Neural network

Neuron network is about mimicking the brain. Our brain can learn anything with one algorithm (“one learning algorithm” hypothesis, re-wiring test).

How our brain works

A neuron takes inputs from other neurons or sensors, process and provide outputs to other neurons. The way we learn is to change the weight of each input for output.

Neuron Model: Logistic Unit

For each neuron, with input of x , output would be h_\theta(x)=sigmoid(\theta^Tx) . Here, sigmoid() is the activation function(whether this neuron output a big value).

Artificial Neural Network

Activation Function (Hypothesis Function)

To justify, activation function is not hypothesis function since there should be only one hypothesis function. Activation function of the output layer is the hypothesis function.

Vectorized:
a^{(i)}=sigmoid(\Theta^{(i-1)}*a^{(i-1)})

Remember to add biased unit a^{(i)}_0=1

Cost Function

Cost function of neural network is just summing up cost function of logistic regression for each output unit.
For the regularization part, just sum up all the parameters except for the bias units.

Optimization

Forward-propagation

Execute activation function (and adding bias unit) for each layer.

Back-propagation

Back-propagation is to calculate how much to
For output layer units:
\delta^{(L)}=a^{(L)}-y

For hidden layer units:
\delta^{(l)}=\Theta^T\delta^{(l+1)}.*a’(z^{(l)})

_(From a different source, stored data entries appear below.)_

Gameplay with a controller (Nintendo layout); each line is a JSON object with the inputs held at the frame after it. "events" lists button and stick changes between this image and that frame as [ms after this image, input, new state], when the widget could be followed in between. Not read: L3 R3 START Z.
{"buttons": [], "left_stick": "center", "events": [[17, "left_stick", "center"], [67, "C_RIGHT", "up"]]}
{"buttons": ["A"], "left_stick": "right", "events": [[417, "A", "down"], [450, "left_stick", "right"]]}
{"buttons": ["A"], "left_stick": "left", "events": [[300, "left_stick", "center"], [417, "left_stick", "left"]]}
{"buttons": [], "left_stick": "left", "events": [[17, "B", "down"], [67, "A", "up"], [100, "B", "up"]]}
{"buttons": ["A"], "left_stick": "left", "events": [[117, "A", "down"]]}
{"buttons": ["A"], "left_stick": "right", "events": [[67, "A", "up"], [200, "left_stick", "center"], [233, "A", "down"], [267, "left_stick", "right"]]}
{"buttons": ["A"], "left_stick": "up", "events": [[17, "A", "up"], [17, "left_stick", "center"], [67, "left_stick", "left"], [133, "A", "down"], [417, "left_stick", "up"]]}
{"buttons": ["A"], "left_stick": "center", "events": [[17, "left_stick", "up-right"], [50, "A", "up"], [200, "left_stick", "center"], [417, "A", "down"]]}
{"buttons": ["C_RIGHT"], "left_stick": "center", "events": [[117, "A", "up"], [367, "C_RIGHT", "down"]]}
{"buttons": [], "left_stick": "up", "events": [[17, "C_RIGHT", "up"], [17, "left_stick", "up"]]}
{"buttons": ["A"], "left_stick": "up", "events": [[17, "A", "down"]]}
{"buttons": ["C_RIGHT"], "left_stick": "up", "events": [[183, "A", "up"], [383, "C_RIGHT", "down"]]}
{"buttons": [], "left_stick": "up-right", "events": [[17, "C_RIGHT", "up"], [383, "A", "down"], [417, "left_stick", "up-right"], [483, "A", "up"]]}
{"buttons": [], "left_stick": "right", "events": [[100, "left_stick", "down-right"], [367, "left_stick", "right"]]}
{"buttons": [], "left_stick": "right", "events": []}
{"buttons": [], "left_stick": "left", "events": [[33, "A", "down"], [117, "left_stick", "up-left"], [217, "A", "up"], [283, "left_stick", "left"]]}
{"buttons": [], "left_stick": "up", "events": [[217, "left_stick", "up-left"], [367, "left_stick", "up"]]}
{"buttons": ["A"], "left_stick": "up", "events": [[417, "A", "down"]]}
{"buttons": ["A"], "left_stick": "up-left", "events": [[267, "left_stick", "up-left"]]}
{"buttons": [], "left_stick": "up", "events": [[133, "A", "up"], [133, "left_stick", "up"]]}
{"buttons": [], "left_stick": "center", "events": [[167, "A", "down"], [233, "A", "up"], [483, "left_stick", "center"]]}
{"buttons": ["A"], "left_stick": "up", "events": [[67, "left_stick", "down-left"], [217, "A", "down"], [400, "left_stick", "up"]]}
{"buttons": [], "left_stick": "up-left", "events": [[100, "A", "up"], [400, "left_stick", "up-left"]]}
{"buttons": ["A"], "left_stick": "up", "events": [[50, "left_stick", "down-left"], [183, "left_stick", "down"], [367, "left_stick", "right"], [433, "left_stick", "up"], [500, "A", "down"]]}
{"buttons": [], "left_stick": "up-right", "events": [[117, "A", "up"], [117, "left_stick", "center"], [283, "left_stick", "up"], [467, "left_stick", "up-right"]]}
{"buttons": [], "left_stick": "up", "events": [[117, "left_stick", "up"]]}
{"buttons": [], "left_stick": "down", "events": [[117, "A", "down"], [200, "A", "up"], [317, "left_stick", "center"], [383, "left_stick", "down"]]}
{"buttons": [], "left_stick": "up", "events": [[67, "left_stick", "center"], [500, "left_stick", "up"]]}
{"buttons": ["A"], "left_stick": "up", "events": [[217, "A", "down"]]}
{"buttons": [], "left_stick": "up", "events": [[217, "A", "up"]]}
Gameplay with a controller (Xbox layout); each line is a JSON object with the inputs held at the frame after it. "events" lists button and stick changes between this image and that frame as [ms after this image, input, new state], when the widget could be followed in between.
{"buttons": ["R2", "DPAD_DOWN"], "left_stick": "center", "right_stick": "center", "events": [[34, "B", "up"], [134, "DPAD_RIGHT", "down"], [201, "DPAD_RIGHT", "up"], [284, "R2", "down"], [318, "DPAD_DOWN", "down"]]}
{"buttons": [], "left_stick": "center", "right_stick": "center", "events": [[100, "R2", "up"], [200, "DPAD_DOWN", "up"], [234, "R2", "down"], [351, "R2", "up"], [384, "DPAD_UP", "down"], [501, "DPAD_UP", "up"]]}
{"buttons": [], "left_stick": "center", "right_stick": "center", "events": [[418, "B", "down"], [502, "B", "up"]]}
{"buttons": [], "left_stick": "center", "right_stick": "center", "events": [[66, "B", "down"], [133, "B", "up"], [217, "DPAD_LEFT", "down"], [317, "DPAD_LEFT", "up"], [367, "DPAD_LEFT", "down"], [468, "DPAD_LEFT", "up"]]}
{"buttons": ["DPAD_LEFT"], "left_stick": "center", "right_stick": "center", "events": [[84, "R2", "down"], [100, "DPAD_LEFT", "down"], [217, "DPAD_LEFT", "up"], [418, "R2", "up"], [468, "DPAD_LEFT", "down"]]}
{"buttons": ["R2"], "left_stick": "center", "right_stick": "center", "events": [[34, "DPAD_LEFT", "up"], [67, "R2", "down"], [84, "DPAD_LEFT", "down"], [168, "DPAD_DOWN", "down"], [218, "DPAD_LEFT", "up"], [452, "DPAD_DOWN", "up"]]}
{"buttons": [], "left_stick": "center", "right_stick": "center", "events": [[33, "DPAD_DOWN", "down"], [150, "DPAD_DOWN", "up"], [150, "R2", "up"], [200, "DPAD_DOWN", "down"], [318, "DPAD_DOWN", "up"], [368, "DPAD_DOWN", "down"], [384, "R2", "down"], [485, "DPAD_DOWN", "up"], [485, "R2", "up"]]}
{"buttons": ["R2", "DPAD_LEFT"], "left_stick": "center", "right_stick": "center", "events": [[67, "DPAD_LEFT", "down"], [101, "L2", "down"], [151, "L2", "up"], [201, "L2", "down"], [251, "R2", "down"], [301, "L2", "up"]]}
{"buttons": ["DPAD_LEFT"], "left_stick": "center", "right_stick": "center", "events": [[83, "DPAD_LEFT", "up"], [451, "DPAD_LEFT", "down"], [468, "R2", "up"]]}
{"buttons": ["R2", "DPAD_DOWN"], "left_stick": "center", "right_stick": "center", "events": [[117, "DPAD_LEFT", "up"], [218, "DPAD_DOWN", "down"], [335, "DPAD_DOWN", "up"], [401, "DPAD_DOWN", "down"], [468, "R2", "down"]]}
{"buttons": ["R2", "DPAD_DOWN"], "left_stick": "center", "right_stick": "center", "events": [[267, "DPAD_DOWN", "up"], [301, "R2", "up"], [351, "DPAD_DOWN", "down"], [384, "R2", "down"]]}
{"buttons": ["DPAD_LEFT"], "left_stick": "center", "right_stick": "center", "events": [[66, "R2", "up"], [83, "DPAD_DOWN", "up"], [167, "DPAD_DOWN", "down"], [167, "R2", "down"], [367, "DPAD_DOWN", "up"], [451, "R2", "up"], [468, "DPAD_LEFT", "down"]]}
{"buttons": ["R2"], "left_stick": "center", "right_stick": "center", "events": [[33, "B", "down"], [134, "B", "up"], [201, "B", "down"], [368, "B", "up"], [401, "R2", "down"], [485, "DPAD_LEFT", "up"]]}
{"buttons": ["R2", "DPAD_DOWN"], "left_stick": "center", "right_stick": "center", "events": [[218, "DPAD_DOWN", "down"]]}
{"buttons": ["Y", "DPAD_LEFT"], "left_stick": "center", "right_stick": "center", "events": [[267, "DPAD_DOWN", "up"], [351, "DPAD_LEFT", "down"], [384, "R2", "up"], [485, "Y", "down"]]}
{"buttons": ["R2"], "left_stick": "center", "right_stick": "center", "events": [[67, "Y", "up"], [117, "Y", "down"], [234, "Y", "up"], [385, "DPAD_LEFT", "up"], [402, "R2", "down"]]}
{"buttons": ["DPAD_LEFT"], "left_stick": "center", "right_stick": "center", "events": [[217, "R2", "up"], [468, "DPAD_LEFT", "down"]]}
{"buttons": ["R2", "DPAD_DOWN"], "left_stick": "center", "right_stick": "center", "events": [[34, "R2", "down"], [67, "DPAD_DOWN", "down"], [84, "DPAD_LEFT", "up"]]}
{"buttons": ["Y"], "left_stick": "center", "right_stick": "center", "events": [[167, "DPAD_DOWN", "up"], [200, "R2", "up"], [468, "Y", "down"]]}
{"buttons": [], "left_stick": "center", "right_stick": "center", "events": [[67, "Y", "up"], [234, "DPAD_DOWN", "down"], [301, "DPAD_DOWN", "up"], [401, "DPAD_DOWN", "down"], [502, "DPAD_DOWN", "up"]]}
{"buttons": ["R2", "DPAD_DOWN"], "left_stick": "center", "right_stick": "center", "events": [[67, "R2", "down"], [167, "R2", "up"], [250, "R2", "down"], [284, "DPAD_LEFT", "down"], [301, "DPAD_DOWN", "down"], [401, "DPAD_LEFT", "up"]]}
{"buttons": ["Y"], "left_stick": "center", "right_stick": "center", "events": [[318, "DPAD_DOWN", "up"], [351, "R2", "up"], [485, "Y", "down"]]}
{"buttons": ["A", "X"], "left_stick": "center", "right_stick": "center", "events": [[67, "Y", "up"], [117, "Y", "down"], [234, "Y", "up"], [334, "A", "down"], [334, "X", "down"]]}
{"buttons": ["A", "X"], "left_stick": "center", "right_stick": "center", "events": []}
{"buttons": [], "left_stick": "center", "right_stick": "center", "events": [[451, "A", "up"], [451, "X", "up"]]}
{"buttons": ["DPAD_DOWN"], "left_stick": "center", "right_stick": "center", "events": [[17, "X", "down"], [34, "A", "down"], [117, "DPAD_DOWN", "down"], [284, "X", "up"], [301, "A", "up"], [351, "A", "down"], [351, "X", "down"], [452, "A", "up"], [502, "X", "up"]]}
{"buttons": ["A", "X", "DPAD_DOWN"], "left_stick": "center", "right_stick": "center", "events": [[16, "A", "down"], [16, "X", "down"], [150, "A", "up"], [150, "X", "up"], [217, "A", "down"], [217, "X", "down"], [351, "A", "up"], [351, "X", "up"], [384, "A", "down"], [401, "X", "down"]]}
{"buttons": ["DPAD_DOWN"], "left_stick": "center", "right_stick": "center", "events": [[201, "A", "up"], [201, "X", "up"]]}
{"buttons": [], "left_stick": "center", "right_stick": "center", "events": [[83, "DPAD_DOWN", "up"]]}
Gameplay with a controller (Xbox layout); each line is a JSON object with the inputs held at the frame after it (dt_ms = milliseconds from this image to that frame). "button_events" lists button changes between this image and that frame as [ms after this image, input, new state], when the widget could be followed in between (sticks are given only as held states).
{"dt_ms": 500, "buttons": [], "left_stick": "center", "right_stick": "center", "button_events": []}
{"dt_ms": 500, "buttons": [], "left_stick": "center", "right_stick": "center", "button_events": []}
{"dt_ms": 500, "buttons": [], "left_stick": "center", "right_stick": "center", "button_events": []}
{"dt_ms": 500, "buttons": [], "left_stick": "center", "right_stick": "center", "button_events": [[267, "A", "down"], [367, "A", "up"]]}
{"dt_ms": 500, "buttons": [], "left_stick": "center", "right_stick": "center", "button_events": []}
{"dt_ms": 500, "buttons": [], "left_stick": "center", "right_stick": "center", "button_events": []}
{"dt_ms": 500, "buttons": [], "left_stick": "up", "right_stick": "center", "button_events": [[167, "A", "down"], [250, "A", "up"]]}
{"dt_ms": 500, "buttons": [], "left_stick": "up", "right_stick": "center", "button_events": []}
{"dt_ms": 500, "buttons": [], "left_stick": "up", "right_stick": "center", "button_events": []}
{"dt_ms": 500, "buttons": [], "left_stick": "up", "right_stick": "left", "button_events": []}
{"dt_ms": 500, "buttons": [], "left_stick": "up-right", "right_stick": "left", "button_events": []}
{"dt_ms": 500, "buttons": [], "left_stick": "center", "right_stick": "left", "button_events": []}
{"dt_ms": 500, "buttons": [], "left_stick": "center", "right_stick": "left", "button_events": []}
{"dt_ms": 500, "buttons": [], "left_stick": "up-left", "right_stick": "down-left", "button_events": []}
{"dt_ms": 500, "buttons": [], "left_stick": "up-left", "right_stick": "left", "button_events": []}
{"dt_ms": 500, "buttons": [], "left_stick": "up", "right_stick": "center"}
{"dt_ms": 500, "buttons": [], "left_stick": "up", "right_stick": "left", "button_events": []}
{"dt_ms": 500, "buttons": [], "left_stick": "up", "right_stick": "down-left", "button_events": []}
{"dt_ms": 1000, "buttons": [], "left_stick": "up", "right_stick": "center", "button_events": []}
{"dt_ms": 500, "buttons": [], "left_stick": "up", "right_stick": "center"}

where a’=a^{(i)}.*(1-a^{(i)})

Multiclass classification

  • One-vs-all: Output layer L has n units each represent a class

Random Initialization

To make each neuron unit get different features, we should initialize the \Theta randomly (in [-\epsilon, \epsilon] ).
A good choice of \epsilon is \epsilon=\frac{\sqrt{6}}{\sqrt{L_{in}+L_{out}}}

Notations

  • a^{(i)}_j : “activation”(output) of unit j in layer i
  • \Theta^{(j)} : matrix storing all parameters (weights) that the neurons in layer j+1 uses to get output.
  • L : No. of layers
  • s_l : No. of units(not include bias unit) in layer l
  • s_L, K : No. of units in output layer

Normal Equation for Linear Regression

How Normal Equation Works?

Solve for \theta analytically.

Pros

  • No need to choose \alpha
  • No need feature scaling
  • Don’t need to iterate

Cons

  • Slow when having a lot of features O(n^3) (not using when n>10^5 )

Algorithm

  • X : Design matrix, takes all input data (including x_0 )

Algorithm:
set \frac{d}{d\theta_j}J(\theta) to 0

Result:
\theta=(X^TX)^{-1}X^Ty

Non-invertible X^TX

In matlab/octave, pinv() will handle the case.

Causes of non-invertible:

  • Redundant features (linearly dependent)
    • Delete one of the dependent feature
  • Too many features (e.g. m\le n )
    • Delete some features
    • Regularization

Gradient Descent

How Gradient Descent Works?

Start with a initial parameter set: \theta_0, \theta_1, \theta_2, …
Keep changing the parameter set to reduce J(\theta_0, \theta_1, \theta_2, …)
Until we hopefully end up at a minimum.
Declare convergence if J(\theta) decreases by less than 10^{-3} in one iteration.

Pros

  • Works well even when a lot of features.
  • Simple

Cons

  • Needs many iterations.
  • Slow

Algorithm

  • \alpha : learning rate

repeat until convergence {
\theta_i = \theta_i-\alpha\frac{d}{d\theta_i}J(\theta_0, \theta_1, \theta_2, …)
}

Note: should update all parameters simultaneously.

Normalization

See regularization

J(\theta)=\sum Cost(h_\theta(x), y)+\lambda\displaystyle\sum_{j=1}^n{\theta^2_j}

Gradient Checking (numerical gradient)

To identify/debug error(usually back-propagation in neural network), we need to check whether the gradient is calculated correctly. (Should not be on when learning)

$
\frac{d}{d\Theta_i}J(\Theta)\approx \frac{J(\Theta_i+\epsilon, \Theta_{rest})-J(\Theta_i-\epsilon, \Theta_{rest})}{2\epsilon}

$

usually with \epsilon=10^{-4}

Different Types of Gradient Descent

“Batch” Gradient Descent

Each step of gradient descent uses all the training samples.
It could be computational expensive to sum all errors.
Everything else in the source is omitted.